◆ What you are asked to do ◆
Please return every line of the records below that holds the word "anchor".
----
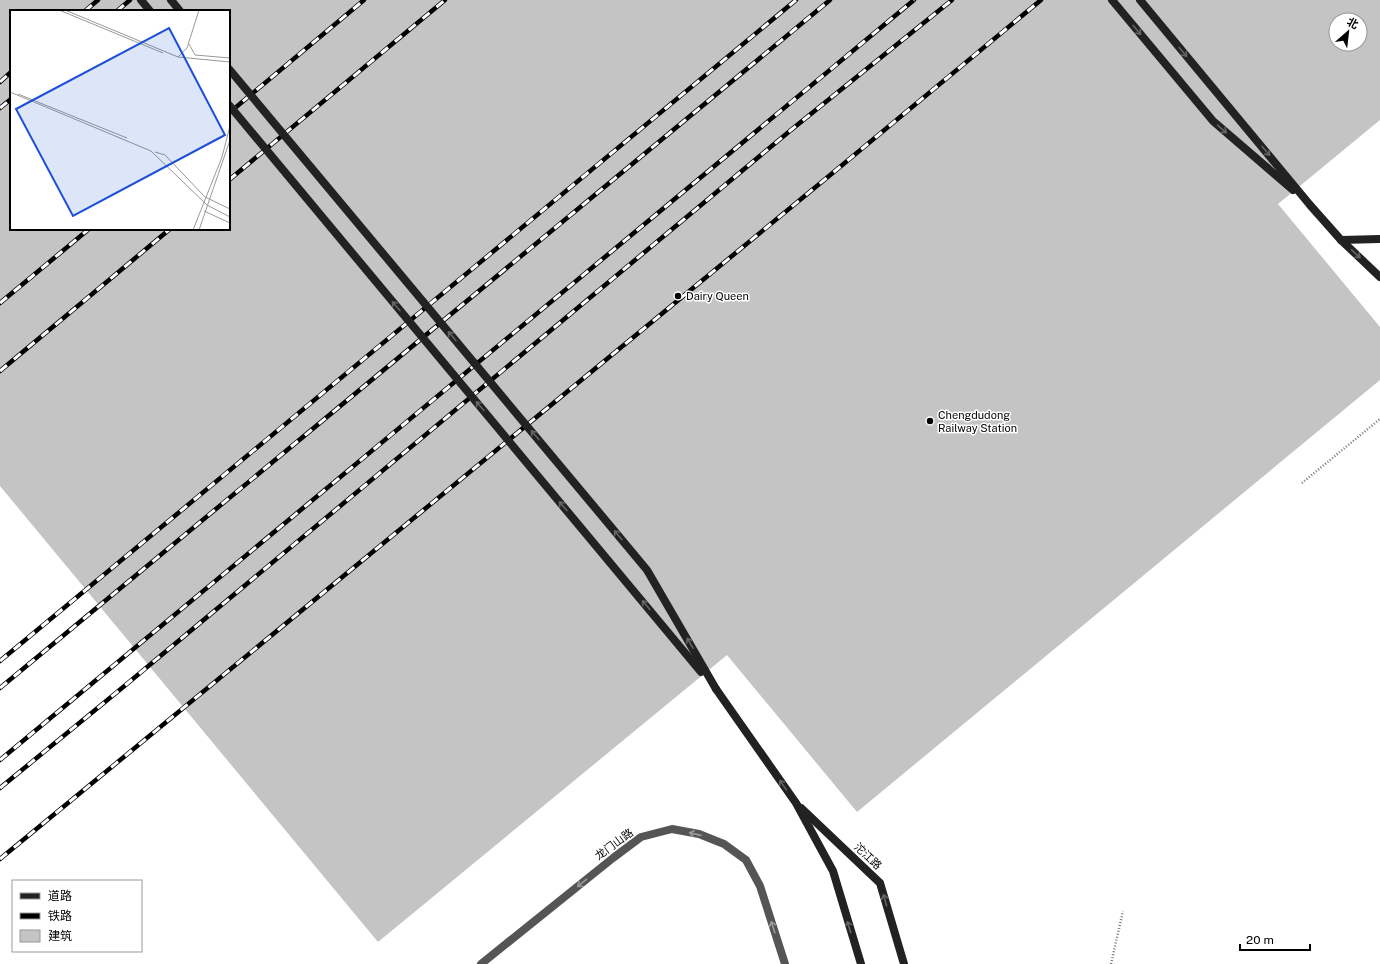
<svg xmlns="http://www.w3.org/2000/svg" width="1380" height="964" viewBox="0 0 1380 964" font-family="'Public Sans','Noto Sans SC',sans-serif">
  <rect width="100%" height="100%" fill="#fff"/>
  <path fill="#c4c4c4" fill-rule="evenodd" d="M0,0h1380v120l-102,84 102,123v53l-523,432 -130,-157 -349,287 -378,-456zM11,11h218v218h-218zM1336,20h24v24h-24z"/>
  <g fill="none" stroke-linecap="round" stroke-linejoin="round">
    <g stroke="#777" stroke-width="2.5" stroke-dasharray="1 2" stroke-linecap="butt">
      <path d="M1302,483l78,-64"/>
      <path d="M1111,964l12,-53"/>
    </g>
    <path stroke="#555" stroke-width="8" d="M481,964l132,-106 28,-21 31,-8 27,5 25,10 22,16 14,26 25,78"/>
    <g stroke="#222" stroke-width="8">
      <path d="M141,0l9,11"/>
      <path d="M171,0l9,11"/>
      <path d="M1112,0l101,121 80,69"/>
      <path d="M1140,0l170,205 31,35 39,37"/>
      <path d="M1341,240l39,-1"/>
      <path d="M716,689l80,114 37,68 28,93"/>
      <path d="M801,808l79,75 24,81"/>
    </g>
    <g stroke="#000" stroke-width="4.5">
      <g id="rail">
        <path d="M85,11l13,-11"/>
        <path d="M117,11l13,-11"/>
        <path d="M0,82l11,-10"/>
        <path d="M0,108l11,-9"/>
        <path d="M229,113l135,-113"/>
        <path d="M229,180l216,-180"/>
        <path d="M0,303l89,-74"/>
        <path d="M0,371l170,-142"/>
        <path d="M0,661l796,-661"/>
        <path d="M0,688l830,-688"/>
        <path d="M0,760l914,-760"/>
        <path d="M0,788l122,-100 669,-558 161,-130"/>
        <path d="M0,859l829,-683 212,-176"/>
      </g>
    </g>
    <use href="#rail" stroke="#fff" stroke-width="3" stroke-dasharray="9" stroke-linecap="butt"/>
    <g stroke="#222" stroke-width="8">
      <path d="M229,69l418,501 69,119"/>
      <path d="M229,105l472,567"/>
    </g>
  </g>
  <defs><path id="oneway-shaft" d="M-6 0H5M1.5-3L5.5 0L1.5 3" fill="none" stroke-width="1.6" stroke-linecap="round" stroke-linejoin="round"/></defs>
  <g stroke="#646464">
    <use href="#oneway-shaft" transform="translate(1137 30) rotate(50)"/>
    <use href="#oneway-shaft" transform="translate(1183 52) rotate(50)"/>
    <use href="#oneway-shaft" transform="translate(1222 129) rotate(41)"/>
    <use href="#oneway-shaft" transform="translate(1266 151) rotate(50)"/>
    <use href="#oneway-shaft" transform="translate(1356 254) rotate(43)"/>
    <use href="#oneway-shaft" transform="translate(396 306) rotate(-130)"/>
    <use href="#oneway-shaft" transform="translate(452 336) rotate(-130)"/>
    <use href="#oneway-shaft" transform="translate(480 406) rotate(-130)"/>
    <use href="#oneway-shaft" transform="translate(535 435) rotate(-130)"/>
    <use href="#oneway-shaft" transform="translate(563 506) rotate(-130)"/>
    <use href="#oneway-shaft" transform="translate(618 535) rotate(-130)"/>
    <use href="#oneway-shaft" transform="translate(646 605) rotate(-130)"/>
    <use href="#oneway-shaft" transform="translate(690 643) rotate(-120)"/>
    <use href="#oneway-shaft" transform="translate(783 785) rotate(-125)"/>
    <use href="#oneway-shaft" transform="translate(885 900) rotate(-106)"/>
    <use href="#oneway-shaft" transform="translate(849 927) rotate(-107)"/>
  </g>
  <g stroke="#999">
    <use href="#oneway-shaft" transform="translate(695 834) rotate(-167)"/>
    <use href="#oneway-shaft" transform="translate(582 883) rotate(141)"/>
    <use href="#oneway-shaft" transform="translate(773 927) rotate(-108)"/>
  </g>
  <g fill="#000" stroke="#fff" stroke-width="1.5">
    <circle cx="678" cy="296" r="4"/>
    <circle cx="930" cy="421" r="4"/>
  </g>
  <g text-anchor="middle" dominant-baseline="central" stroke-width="3" stroke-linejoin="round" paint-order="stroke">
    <g font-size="11" fill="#000" stroke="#fff" text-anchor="start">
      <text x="686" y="296">Dairy Queen</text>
      <text x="938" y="415">Chengdudong<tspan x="938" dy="13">Railway Station</tspan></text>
    </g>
    <g font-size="11" fill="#000" stroke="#fff">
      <text transform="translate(614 844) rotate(-36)">龙门山路</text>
      <text transform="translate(868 856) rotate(43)">沱江路</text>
    </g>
  </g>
  <g transform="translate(10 10)">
    <rect width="220" height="220" fill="#fff"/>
    <path fill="none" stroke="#999" stroke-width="1" d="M49,0l104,43M55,0l113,47 52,5M179,34l6,11 35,3M168,47l9,-9 12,-38M0,82l141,59 56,54M8,84l109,44M145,142l10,3 40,42 25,12M197,195l23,12M194,201l26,12M183,220l29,-73 8,-31M189,220l31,-90"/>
    <path fill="#1d4ed8" fill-opacity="0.15" stroke="#1d4ed8" stroke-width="2" d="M159,18l56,107 -152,81 -57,-107z"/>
    <rect width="220" height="220" fill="none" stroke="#000" stroke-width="2"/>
  </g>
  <rect x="12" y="880" width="130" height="72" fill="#ffffff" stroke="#999999"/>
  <rect x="20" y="893" width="20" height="6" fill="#222222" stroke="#999999"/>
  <text x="48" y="900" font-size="12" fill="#000000">道路</text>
  <rect x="20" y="913" width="20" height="6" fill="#000000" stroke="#999999"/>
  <text x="48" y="920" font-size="12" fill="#000000">铁路</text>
  <rect x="20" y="930" width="20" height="12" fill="#c4c4c4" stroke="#999999"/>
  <text x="48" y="940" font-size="12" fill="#000000">建筑</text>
  <g transform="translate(1348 32) rotate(28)"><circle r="19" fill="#ffffff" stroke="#999999"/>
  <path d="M0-3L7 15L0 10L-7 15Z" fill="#000000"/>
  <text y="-6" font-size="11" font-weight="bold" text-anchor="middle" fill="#000000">北</text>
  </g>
  <path d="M1240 944v6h70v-6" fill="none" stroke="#000000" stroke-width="2"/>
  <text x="1246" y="944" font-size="12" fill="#000000" stroke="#ffffff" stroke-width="3" paint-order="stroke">20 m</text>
</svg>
----
◆ Result of the exercise ◆
  <g text-anchor="middle" dominant-baseline="central" stroke-width="3" stroke-linejoin="round" paint-order="stroke">
    <g font-size="11" fill="#000" stroke="#fff" text-anchor="start">
  <text y="-6" font-size="11" font-weight="bold" text-anchor="middle" fill="#000000">北</text>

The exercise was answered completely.